-- Opening Marker --
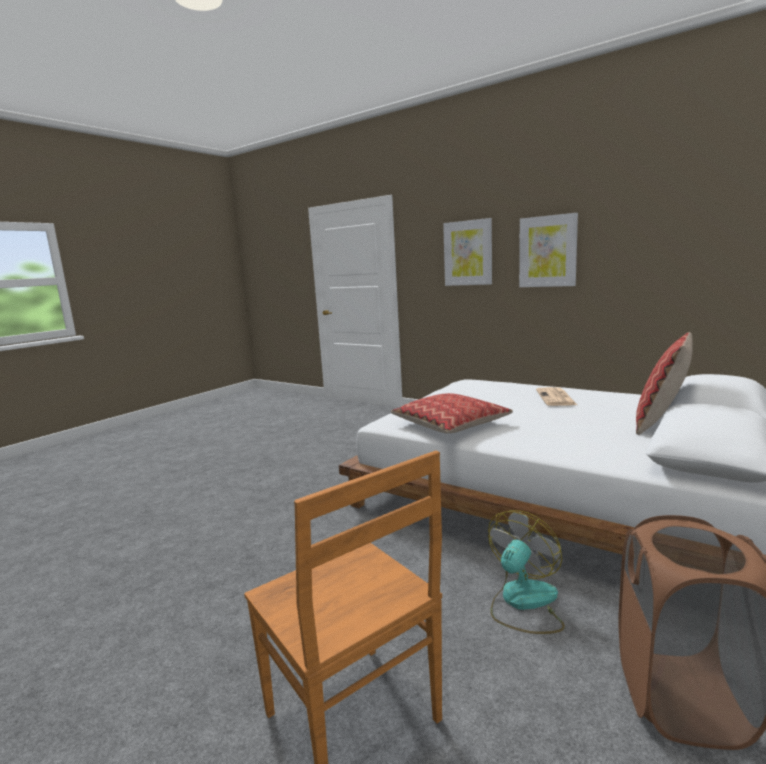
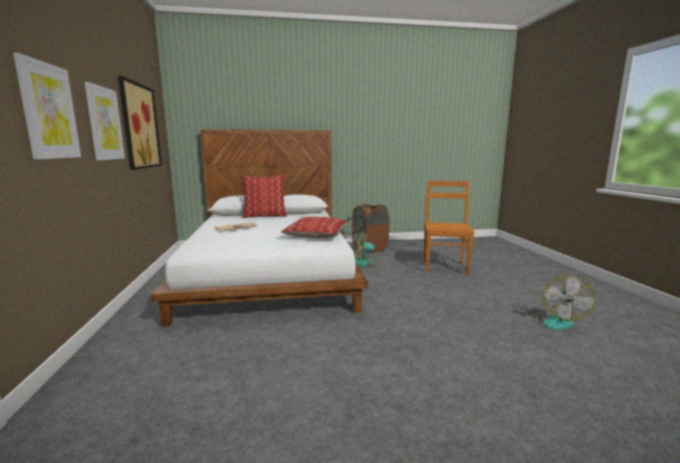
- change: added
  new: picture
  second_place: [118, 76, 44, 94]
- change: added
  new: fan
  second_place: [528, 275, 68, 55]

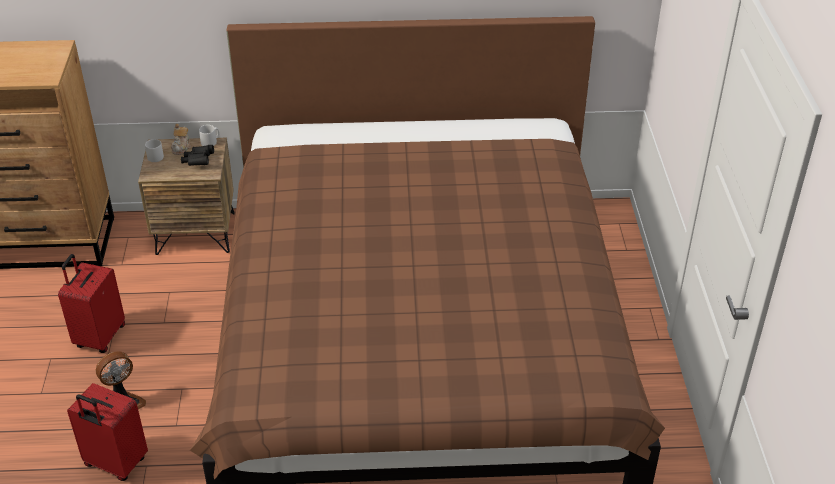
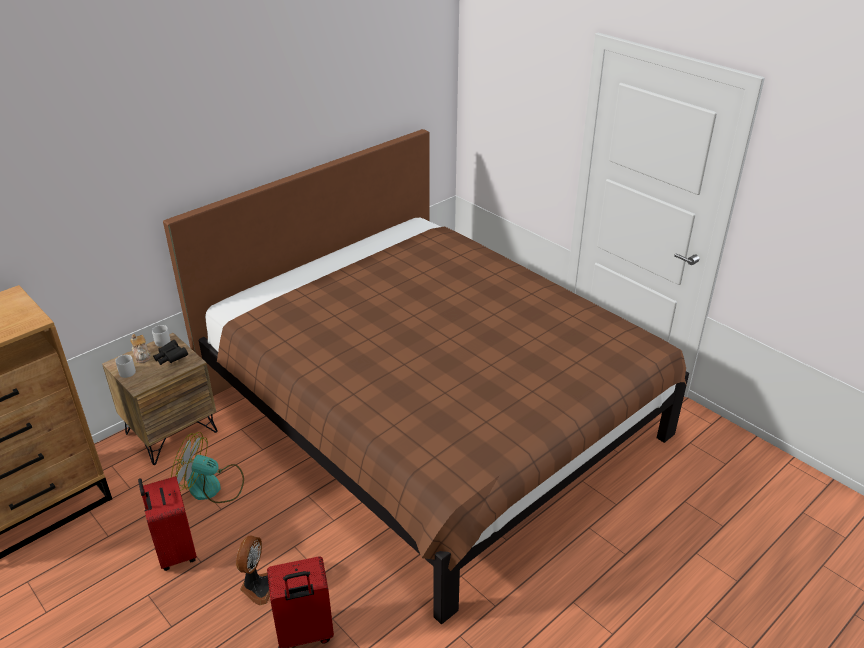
- change: added
  new: fan
  second_place: [171, 432, 73, 71]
-- Closing Marker --
Nothing but the lines from the one holding "second_place: [528, 275, 68, 55]" through the last line of the entries should be written out, exactly and inclusively, minus the pictures.

OUTPUT OF THE EXERCISE:
  second_place: [528, 275, 68, 55]

- change: added
  new: fan
  second_place: [171, 432, 73, 71]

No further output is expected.